# Exercise prompt
Your task is to output the data exactly as it stands.

# Provided material

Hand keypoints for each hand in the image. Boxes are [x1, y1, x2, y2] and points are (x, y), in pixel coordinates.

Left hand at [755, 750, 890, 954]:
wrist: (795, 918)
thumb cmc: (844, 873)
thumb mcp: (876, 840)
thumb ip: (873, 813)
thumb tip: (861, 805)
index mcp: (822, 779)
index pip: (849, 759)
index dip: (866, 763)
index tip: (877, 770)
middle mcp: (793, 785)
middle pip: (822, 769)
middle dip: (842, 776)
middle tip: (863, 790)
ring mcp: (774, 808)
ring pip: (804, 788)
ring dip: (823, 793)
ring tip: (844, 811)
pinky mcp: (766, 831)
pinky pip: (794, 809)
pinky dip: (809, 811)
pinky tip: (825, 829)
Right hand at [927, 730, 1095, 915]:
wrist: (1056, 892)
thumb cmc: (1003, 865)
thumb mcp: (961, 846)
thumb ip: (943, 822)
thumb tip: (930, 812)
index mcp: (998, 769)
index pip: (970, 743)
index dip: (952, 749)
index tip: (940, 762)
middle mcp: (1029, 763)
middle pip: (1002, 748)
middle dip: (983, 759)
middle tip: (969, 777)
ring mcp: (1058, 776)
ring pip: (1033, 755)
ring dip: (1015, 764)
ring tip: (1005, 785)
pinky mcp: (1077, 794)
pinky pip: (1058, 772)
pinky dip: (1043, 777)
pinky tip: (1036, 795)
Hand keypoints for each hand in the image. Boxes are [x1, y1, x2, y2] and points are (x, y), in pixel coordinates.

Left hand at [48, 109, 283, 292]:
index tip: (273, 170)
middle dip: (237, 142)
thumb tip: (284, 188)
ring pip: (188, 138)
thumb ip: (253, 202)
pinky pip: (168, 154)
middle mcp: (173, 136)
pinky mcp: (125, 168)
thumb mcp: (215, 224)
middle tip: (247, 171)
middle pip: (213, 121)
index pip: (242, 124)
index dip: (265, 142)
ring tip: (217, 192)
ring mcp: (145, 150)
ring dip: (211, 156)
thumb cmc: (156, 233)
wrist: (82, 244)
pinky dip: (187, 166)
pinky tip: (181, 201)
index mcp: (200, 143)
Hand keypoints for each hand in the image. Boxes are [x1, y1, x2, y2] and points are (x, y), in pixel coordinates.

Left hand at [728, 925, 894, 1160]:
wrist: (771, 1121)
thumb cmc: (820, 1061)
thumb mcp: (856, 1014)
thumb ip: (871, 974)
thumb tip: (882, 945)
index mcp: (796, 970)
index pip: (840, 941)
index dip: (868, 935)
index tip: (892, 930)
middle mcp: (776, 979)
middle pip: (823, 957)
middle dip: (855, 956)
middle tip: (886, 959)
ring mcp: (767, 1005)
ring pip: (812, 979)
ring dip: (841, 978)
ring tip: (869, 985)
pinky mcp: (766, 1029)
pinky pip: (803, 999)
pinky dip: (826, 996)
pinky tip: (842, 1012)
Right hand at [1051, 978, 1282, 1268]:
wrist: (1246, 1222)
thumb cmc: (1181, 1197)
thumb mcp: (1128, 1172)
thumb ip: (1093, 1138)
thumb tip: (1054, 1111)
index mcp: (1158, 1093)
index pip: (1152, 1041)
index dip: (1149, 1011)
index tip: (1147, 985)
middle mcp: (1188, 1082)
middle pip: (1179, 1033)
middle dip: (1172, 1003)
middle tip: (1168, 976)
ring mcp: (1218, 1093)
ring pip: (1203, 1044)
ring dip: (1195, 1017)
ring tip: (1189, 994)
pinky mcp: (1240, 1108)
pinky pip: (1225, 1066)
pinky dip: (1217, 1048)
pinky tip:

# Result below
Hand keypoints for each hand in the image. Boxes are [x1, y1, x2, y2] and points are (x, y), in pixel coordinates.

Left hand at [755, 750, 890, 954]:
wrist: (795, 918)
thumb cmc: (844, 873)
thumb mcp: (876, 840)
thumb ip: (873, 813)
thumb tip: (861, 805)
index mcp: (822, 779)
index pip: (849, 759)
index dip: (866, 763)
index tip: (877, 770)
middle mcp: (793, 785)
middle pip: (822, 769)
middle dip: (842, 776)
middle tip: (863, 790)
ring mcp: (774, 808)
ring pip: (804, 788)
ring dip: (823, 793)
ring tip: (844, 811)
pinky mcp: (766, 831)
pinky pip: (794, 809)
pinky dip: (809, 811)
pinky tip: (825, 829)
Right hand at [927, 730, 1095, 915]:
wrist: (1056, 892)
thumb cmc: (1003, 865)
thumb mcp: (961, 846)
thumb ip: (943, 822)
thumb tip: (930, 812)
index mcp: (998, 769)
index pip: (970, 743)
index dip: (952, 749)
index tip: (940, 762)
middle mcp: (1029, 763)
middle pip: (1002, 748)
middle dip: (983, 759)
middle tip: (969, 777)
ring mcp: (1058, 776)
ring pip: (1033, 755)
ring dip: (1015, 764)
ring tip: (1005, 785)
pinky mcp: (1077, 794)
pinky pip: (1058, 772)
pinky dip: (1043, 777)
pinky tip: (1036, 795)
Hand keypoints for each hand in the image. Boxes are [x1, y1, x2, y2] and points are (x, y), in pixel coordinates.

Left hand at [48, 109, 283, 292]:
index tip: (273, 170)
middle dip: (237, 142)
thumb tip: (284, 188)
ring pip: (188, 138)
thumb ip: (253, 202)
pinky pip: (168, 154)
middle mcp: (173, 136)
pinky mcp: (125, 168)
thumb mcp: (215, 224)
middle tip: (247, 171)
middle pip: (213, 121)
index pip: (242, 124)
index dip: (265, 142)
ring tip: (217, 192)
ring mcp: (145, 150)
ring dip: (211, 156)
thumb cmc: (156, 233)
wrist: (82, 244)
pinky dip: (187, 166)
pinky tip: (181, 201)
index mcp: (200, 143)
Hand keypoints for each hand in the image. Boxes are [x1, y1, x2, y2] and points are (x, y), in pixel coordinates.

Left hand at [728, 925, 894, 1160]:
wrist: (771, 1121)
thumb cmc: (820, 1061)
thumb mcp: (856, 1014)
thumb ip: (871, 974)
thumb tip: (882, 945)
index mcp: (796, 970)
index pip: (840, 941)
index dip: (868, 935)
index tip: (892, 930)
middle mcp: (776, 979)
middle pip: (823, 957)
middle dip: (855, 956)
middle tip: (886, 959)
ring mcp: (767, 1005)
ring pip: (812, 979)
ring dip: (841, 978)
ring tip: (869, 985)
pinky mcp: (766, 1029)
pinky pip: (803, 999)
pinky dip: (826, 996)
pinky tip: (842, 1012)
Right hand at [1051, 978, 1282, 1268]:
wrist: (1246, 1222)
thumb cmc: (1181, 1197)
thumb mcp: (1128, 1172)
thumb ip: (1093, 1138)
thumb tip: (1054, 1111)
index mcp: (1158, 1093)
index pip: (1152, 1041)
index dip: (1149, 1011)
index tip: (1147, 985)
middle mcp: (1188, 1082)
middle pip: (1179, 1033)
middle dip: (1172, 1003)
middle tip: (1168, 976)
ring mcp: (1218, 1093)
ring pip: (1203, 1044)
ring dip: (1195, 1017)
ring tip: (1189, 994)
pinky mcp: (1240, 1108)
pinky pip: (1225, 1066)
pinky dip: (1217, 1048)
pinky tip:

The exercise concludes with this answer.